First kiss. Matching tattoos. Now our first STD together.
My boyfriend and I shared a special moment yesterday. No, not an anniversary. That's coming up soon. But we just got the diagnosis - a shared STD. Sounds gross, I know, and he's mighty freaked out.
But I'm taking it rather in stride, like a new feather in my cap. Being a writer and all, I suddenly feel a little more official, a little more bohemian. But it's not that simple.
The thing is, we're 100 per cent monogamous. And even though I can already hear the moans and groans about only one of us being faithful, I know we both are. Not just faithful, but very in love - real-life, nitty-gritty, better-than-chocolate forever love.
Now, don't get me wrong, I questioned the mother fucker up and down and made him swear on certain people's lives. And he did the same to me. But deep down, I knew something else was going on. Something that had nothing to with cheating.
When the little dots first showed up about a month ago, my partner - we'll call him George - went to his GP and to a walk-in clinic. Both of them told him it was nothing and gave him some cortisone cream.
But last week these things showed up on me.
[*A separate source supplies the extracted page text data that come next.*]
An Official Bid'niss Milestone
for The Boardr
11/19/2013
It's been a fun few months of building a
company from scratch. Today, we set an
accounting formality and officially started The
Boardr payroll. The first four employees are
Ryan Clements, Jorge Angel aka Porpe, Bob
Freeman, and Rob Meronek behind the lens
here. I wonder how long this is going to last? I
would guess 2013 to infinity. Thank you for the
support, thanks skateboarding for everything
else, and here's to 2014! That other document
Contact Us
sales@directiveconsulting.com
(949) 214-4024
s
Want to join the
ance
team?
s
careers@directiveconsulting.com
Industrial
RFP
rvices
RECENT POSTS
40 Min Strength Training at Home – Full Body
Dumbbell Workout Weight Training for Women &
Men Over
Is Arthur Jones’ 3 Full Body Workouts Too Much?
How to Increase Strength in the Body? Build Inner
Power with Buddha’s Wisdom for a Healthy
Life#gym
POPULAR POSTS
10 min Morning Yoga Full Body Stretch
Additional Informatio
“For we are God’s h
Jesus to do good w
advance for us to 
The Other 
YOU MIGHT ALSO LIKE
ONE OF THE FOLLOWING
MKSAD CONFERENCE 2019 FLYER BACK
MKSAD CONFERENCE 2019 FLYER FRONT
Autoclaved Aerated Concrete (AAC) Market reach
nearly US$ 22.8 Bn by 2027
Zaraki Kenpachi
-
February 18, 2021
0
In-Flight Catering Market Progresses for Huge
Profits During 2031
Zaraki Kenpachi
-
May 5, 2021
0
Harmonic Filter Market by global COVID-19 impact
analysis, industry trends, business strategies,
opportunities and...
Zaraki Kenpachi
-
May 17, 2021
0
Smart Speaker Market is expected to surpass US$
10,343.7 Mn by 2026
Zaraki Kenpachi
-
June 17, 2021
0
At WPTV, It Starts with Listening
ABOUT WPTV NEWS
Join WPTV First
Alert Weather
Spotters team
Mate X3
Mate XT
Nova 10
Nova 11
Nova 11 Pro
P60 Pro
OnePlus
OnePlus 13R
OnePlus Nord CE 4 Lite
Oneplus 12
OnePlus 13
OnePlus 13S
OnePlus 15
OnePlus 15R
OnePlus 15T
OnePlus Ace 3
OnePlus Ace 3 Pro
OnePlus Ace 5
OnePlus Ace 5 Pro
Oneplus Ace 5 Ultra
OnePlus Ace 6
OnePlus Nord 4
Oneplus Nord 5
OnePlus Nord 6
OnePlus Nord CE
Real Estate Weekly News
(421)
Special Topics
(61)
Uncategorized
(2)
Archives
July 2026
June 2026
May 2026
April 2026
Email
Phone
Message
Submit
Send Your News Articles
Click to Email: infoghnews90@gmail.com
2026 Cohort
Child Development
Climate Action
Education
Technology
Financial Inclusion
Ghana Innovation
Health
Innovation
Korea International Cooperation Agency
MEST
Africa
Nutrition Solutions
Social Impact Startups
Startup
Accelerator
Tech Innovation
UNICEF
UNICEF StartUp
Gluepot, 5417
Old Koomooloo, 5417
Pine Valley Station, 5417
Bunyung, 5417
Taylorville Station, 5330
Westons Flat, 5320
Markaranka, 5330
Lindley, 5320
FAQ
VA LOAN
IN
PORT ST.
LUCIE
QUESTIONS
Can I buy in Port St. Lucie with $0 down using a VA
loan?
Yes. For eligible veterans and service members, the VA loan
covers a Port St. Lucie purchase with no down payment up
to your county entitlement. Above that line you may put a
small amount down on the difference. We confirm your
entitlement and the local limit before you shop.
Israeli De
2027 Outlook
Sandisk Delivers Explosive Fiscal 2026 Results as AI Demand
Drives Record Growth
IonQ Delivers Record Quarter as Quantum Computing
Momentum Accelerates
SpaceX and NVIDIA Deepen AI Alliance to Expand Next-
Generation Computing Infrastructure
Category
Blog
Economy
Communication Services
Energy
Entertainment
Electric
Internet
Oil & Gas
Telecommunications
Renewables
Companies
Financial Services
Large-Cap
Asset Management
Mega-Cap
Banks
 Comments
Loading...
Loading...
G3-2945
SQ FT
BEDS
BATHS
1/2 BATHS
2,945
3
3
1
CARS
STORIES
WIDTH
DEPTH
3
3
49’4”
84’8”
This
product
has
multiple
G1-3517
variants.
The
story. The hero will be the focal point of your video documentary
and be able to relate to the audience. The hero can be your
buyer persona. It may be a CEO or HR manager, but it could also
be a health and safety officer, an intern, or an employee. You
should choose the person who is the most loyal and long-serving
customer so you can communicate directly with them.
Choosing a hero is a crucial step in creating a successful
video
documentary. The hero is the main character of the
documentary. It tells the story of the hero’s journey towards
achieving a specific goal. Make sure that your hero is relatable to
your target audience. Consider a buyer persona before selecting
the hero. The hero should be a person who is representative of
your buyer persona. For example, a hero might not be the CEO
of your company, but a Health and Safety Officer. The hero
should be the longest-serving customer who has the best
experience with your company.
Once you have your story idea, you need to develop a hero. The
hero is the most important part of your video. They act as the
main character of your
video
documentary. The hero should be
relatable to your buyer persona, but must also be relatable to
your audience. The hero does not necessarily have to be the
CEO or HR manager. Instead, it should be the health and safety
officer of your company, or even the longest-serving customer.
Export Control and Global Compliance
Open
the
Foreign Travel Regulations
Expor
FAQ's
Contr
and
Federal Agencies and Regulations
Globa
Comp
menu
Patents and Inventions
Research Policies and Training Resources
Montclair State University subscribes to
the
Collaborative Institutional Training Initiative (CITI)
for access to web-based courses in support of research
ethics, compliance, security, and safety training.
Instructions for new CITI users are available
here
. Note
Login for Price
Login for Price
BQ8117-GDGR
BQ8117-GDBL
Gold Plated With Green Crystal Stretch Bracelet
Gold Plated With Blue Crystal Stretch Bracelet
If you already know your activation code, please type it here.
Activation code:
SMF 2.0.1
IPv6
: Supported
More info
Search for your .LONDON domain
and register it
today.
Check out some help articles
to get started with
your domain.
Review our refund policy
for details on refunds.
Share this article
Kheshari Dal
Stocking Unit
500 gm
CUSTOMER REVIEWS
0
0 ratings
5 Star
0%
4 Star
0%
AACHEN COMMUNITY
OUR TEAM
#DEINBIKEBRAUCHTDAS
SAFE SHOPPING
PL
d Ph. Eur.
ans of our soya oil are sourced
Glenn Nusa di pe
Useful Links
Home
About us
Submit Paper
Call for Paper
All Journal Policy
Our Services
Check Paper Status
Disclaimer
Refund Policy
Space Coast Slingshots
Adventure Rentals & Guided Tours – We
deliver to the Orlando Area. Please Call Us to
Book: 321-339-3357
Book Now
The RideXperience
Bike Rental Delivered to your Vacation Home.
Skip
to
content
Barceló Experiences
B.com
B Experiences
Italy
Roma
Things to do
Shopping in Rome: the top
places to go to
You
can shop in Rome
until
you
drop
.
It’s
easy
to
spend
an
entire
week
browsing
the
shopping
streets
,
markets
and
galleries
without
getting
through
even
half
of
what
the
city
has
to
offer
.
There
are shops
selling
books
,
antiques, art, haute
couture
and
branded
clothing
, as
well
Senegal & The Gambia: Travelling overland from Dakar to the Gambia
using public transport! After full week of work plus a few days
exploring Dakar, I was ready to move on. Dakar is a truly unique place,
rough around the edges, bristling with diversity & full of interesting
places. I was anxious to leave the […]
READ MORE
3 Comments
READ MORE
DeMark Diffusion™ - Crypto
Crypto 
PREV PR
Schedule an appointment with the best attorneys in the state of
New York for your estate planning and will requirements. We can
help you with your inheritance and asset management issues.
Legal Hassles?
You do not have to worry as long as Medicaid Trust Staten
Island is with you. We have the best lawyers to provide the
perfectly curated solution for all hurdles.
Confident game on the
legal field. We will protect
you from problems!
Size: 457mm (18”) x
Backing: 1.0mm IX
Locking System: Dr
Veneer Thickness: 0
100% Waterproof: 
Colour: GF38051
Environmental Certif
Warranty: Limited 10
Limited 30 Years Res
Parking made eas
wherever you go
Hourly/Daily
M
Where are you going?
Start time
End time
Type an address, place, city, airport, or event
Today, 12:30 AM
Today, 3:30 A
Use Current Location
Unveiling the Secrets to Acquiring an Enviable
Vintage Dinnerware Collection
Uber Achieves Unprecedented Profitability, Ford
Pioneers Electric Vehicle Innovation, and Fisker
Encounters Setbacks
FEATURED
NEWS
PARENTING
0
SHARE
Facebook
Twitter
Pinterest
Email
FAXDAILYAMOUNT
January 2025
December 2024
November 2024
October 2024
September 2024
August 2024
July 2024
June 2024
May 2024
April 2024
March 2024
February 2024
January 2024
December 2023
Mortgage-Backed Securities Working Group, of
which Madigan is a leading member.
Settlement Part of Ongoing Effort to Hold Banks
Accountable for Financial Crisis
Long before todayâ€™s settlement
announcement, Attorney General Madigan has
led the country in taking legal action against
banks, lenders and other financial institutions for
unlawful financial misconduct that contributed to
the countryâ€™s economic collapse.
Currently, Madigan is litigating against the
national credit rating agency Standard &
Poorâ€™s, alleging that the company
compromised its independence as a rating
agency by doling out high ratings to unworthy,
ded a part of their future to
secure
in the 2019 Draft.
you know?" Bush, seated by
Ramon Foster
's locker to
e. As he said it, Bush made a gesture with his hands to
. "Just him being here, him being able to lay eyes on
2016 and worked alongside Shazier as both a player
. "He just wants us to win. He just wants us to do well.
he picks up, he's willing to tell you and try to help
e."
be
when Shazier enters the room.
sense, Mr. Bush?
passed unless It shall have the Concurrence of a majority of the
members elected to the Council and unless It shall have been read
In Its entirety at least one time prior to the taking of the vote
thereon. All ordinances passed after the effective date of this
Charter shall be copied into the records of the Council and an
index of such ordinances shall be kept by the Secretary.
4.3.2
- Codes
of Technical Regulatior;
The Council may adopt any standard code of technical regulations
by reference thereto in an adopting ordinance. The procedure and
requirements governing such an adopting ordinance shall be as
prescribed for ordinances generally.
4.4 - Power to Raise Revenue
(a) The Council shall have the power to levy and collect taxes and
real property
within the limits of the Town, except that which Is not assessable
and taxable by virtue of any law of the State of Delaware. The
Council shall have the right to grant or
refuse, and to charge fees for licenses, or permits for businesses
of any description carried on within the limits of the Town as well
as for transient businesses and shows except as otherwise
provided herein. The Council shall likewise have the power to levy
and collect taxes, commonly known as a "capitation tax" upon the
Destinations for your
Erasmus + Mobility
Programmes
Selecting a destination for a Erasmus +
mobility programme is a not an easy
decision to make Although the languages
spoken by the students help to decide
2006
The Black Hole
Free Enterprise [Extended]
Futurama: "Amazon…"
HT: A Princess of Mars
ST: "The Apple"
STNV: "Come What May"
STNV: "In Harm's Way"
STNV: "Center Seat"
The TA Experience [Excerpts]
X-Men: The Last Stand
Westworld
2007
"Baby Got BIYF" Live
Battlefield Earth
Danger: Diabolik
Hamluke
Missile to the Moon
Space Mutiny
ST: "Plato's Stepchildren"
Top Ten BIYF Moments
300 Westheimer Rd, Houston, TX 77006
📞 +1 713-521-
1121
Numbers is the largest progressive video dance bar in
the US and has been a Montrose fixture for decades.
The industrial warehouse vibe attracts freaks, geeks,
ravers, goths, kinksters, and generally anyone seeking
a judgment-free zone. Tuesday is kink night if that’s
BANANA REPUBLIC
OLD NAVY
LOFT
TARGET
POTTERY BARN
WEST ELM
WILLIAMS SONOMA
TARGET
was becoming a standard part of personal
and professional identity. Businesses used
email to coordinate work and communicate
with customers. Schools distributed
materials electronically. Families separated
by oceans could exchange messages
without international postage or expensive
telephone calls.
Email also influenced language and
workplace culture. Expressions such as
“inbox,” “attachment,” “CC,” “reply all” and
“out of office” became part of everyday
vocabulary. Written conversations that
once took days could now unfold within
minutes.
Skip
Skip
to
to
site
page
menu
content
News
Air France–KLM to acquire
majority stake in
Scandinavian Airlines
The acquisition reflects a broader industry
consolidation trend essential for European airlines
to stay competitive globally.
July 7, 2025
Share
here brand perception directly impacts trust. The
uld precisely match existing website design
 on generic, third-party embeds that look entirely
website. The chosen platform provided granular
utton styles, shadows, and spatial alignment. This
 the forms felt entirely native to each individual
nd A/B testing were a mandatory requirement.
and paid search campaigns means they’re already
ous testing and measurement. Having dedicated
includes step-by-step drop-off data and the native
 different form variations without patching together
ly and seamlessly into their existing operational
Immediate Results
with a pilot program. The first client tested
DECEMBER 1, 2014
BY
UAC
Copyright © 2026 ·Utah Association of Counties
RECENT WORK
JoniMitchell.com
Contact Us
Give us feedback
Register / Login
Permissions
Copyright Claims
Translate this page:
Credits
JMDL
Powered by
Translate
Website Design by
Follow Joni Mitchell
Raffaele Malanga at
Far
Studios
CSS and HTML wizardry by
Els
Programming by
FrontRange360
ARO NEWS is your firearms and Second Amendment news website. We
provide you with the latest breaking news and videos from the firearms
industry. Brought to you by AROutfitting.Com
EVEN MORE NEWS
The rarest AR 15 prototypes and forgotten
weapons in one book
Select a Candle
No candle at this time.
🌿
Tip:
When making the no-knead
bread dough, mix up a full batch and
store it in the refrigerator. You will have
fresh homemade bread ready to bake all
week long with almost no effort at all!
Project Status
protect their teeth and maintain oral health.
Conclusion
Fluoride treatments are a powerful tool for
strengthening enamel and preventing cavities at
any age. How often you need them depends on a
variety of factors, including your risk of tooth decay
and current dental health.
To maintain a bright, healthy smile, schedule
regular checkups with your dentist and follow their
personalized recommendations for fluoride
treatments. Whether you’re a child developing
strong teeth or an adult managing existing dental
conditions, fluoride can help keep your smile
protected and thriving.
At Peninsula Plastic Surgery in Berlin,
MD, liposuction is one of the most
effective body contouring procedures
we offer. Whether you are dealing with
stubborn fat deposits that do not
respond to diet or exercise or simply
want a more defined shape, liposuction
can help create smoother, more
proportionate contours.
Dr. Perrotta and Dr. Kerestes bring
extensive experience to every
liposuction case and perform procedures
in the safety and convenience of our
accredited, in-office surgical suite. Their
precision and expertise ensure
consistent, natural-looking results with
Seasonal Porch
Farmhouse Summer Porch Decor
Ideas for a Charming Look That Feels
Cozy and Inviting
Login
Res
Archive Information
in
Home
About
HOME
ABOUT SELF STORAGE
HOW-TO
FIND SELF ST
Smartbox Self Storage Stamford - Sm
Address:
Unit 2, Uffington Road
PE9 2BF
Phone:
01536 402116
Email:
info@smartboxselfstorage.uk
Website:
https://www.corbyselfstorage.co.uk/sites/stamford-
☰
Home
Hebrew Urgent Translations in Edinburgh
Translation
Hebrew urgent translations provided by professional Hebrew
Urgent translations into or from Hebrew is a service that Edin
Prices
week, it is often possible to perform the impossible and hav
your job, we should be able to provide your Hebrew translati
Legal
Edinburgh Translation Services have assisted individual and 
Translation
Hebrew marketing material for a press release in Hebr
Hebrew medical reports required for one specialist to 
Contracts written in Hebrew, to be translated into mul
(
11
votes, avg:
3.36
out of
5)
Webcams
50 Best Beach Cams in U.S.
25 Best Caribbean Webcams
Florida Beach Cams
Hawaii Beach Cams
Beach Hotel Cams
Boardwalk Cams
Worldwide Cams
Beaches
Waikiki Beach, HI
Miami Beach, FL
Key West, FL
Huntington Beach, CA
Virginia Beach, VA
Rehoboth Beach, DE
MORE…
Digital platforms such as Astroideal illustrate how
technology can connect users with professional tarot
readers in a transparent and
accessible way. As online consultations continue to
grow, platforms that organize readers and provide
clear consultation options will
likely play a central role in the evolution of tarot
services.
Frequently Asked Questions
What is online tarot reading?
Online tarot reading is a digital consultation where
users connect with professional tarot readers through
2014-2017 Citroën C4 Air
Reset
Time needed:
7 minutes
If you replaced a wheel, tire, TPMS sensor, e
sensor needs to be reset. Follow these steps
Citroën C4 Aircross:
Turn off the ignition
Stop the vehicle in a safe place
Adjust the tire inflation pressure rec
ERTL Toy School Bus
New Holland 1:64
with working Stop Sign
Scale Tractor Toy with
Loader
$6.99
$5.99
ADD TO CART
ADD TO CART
So what did we do? We freaked out.
Both of us went to our respective computers and Googled ghastly images until we could stand it no more. We got the names of STD clinics. We questioned each other. We wriggled and writhed in psychological discomfort, finally tiring ourselves out - at which point we ordered in and continued, while eating, to freak ourselves further out.
I ended the night by taking a bath in lavender, sea salt, vinegar and whatever else I could fling in the tub to heal me. Next day, at the STD clinic, I found myself and several hundred could-be-pregnant teenagers waiting a very long time to see a counsellor and then, if necessary, the doctor.
When I finally got in, the counsellor and nurse took blood and were kind enough to tell me it might be herpes or even syphilis, and I would have to wait to see the doctor.
After spending another hour back in that godawful waiting room, I went in to meet my doom.
"It's molluscum," she said, looking up from between my stirruped legs. She explained that it's a treatable virus, not forever, and won't affect my uterus. I was relieved, relieved that I didn't have something permanent, that I hadn't inadvertently given my boyfriend herpes from a cold sore (which I get sporadically but am very, very careful not to go near him with), and that this virus is also common in children, but kids get it on random body parts.
Somehow, this reduced the gross factor significantly.
When I got home that night, I was the calmer of the two.
"Well, we have an STD," I told him, and explained that we'd somehow contracted a mild case of this fairly harmless virus. As we talked it out, searching for possible causes, we fell upon one likely candidate: the spa where George gets back massages.
Since this virus can spread from linens, it's possible that those massage blankets and sheets were the culprit. As every male and most females know, a guy doesn't go very long without touching his willy, so chances are good that if he's come into contact with something, a dirty hand will spread the wealth to the south.
For all its horror, it's kind of bonding to realize that you and your partner have some gross disease. It reminds me of the expression "warts and all."
Fact is, I don't think anything - topical or otherwise - could come between us.
When George asked if I still love him even though he may have brought this nasty thing into our home, I replied fervently, without a doubt, "I do."